→ **Short task 1**:
In how many lines of the records does the string "each" appear, with case counting? Reply with the number only.

→ **Excerpt**:
A cursed sea captain bets an associate that he will marry the first woman who enters the café. In walks Lizzy (Léa Seydoux), and the rest is history.
Ildikó Enyedi’s haunting ninth feature — her first in English — is a maelstrom of love, loss, and madness. Set in the 1920s as an adaptation of the Hungarian poet Milán Füst’s book of the same title — and loosely based on the legend of the Flying Dutchman, a ghost ship doomed to sail the seven seas forever — The Story of My Wife follows dashing newcomer Gijs Naber as the gallant yet damned Captain Jakob Störr, who bets an associate that he will marry the first woman who enters the café they’re sitting in. Destined to converge with Störr’s life, in walks Lizzy, played by the scene-stealing Léa Seydoux (Blue Is the Warmest Color, The Lobster, also at TIFF ’21 in France), and the rest, as they say, is written in the stars. While new possibilities beyond the horizon call his name, the bewildered captain is in knots with suspicions of Lizzy’s infidelities and her clear-as-day attraction to the scoundrel Dedin (Louis Garrel) clouds his every move.

→ **Records to process**:
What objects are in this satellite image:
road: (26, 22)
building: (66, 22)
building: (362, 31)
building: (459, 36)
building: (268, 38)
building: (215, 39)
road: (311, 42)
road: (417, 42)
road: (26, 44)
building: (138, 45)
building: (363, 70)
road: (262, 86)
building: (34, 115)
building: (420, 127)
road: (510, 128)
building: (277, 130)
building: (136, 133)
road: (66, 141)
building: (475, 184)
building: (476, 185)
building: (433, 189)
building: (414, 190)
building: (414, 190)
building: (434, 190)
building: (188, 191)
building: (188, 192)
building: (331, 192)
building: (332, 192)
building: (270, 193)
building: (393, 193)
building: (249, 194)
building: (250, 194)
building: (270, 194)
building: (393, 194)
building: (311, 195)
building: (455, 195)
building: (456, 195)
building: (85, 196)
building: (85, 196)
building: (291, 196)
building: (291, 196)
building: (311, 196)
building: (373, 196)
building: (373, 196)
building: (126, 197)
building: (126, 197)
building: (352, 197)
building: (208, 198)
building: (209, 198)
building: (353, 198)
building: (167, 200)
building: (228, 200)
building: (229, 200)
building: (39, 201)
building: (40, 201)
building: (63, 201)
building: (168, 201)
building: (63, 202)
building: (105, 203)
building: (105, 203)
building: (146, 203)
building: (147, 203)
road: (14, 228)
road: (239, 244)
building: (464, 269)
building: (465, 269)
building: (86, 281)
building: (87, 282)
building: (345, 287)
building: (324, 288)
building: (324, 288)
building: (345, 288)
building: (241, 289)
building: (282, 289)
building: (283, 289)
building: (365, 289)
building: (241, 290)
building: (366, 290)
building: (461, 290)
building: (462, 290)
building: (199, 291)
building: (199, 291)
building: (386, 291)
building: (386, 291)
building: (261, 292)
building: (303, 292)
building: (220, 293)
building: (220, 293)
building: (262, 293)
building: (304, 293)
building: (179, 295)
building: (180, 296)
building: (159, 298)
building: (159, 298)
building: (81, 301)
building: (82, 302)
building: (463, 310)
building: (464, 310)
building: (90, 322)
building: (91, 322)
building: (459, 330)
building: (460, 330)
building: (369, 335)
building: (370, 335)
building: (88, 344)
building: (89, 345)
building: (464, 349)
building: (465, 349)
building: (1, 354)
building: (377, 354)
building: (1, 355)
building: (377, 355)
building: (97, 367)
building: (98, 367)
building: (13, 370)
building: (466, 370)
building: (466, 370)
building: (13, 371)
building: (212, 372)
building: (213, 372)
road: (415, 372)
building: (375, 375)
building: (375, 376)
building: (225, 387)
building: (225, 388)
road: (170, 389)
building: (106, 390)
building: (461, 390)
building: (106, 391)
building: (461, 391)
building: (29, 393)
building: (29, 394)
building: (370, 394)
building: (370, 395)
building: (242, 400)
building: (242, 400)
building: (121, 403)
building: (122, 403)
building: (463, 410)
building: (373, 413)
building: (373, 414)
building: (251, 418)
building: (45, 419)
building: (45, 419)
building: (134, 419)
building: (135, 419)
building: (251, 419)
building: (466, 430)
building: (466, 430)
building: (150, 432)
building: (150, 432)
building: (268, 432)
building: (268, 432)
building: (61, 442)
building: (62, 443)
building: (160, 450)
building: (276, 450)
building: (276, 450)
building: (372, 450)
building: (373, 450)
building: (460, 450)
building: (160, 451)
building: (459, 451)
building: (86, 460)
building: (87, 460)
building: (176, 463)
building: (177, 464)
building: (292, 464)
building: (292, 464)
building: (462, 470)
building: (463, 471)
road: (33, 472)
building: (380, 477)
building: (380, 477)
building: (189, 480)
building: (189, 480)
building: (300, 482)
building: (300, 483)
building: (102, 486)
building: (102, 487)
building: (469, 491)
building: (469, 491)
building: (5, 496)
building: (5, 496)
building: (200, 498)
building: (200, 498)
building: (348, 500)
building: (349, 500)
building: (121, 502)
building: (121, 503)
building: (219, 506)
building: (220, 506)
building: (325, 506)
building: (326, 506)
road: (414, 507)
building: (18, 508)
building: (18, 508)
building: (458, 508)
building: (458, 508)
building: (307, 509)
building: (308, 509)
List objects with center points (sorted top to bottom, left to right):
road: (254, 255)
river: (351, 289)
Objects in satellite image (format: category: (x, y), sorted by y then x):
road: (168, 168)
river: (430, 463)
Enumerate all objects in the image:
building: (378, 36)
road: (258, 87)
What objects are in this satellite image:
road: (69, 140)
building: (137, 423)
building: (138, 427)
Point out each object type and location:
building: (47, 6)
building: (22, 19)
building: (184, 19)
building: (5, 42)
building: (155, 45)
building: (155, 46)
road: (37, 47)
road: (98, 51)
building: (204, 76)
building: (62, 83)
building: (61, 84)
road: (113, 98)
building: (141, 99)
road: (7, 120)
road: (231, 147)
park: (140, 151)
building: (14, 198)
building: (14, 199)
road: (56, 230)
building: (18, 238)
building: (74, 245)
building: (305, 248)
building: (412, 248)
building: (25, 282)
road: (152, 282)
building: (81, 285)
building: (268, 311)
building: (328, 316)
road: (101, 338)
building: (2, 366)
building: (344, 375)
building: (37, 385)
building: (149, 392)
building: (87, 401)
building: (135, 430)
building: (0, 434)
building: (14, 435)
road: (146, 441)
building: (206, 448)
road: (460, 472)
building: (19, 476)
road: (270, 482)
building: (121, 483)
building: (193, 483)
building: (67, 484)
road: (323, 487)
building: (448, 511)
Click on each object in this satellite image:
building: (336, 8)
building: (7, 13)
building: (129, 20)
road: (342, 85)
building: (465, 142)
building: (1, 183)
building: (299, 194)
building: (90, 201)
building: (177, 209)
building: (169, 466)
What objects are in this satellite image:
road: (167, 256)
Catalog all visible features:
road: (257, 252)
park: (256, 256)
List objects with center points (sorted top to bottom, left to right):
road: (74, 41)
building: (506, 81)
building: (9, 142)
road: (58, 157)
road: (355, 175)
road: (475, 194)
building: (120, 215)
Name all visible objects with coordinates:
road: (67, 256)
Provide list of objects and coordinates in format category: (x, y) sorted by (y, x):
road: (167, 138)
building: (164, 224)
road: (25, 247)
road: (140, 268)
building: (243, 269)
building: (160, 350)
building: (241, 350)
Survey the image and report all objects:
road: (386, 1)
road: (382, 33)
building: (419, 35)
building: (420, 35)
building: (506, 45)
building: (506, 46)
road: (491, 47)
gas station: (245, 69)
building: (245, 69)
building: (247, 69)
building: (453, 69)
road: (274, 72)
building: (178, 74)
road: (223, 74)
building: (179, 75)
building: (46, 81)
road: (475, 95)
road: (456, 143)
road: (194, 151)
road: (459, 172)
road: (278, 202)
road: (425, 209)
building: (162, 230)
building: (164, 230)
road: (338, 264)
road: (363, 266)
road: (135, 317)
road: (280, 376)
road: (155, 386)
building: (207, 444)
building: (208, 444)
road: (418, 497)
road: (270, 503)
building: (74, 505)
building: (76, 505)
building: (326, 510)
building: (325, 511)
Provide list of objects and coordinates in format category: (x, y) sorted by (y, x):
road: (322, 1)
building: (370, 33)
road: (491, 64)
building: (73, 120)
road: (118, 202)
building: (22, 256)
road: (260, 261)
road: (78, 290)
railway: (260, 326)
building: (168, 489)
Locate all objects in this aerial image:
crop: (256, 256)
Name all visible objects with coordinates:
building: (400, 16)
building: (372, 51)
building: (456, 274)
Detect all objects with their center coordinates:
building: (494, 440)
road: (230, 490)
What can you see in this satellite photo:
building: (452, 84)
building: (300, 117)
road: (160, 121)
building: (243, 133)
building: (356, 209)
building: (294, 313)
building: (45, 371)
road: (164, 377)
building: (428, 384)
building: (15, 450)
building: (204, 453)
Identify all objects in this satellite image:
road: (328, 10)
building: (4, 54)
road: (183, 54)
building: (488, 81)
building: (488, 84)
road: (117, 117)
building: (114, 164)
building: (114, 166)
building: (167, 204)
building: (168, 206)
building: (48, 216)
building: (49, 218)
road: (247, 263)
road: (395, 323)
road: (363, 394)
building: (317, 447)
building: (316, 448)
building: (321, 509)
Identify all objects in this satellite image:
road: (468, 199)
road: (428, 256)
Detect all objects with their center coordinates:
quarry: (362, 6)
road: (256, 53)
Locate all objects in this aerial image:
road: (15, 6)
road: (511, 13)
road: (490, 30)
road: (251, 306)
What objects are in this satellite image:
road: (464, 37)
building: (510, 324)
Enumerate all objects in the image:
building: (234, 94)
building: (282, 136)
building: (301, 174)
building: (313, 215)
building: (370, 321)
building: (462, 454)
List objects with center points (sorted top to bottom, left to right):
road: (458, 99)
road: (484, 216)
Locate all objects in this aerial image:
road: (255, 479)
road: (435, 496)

→ **Short task 2**:
Which actors does the film synopsis name as appearing in the cast?

→ **Worked answer 1**:
2

→ **Worked answer 2**:
Gijs Naber, Léa Seydoux, Louis Garrel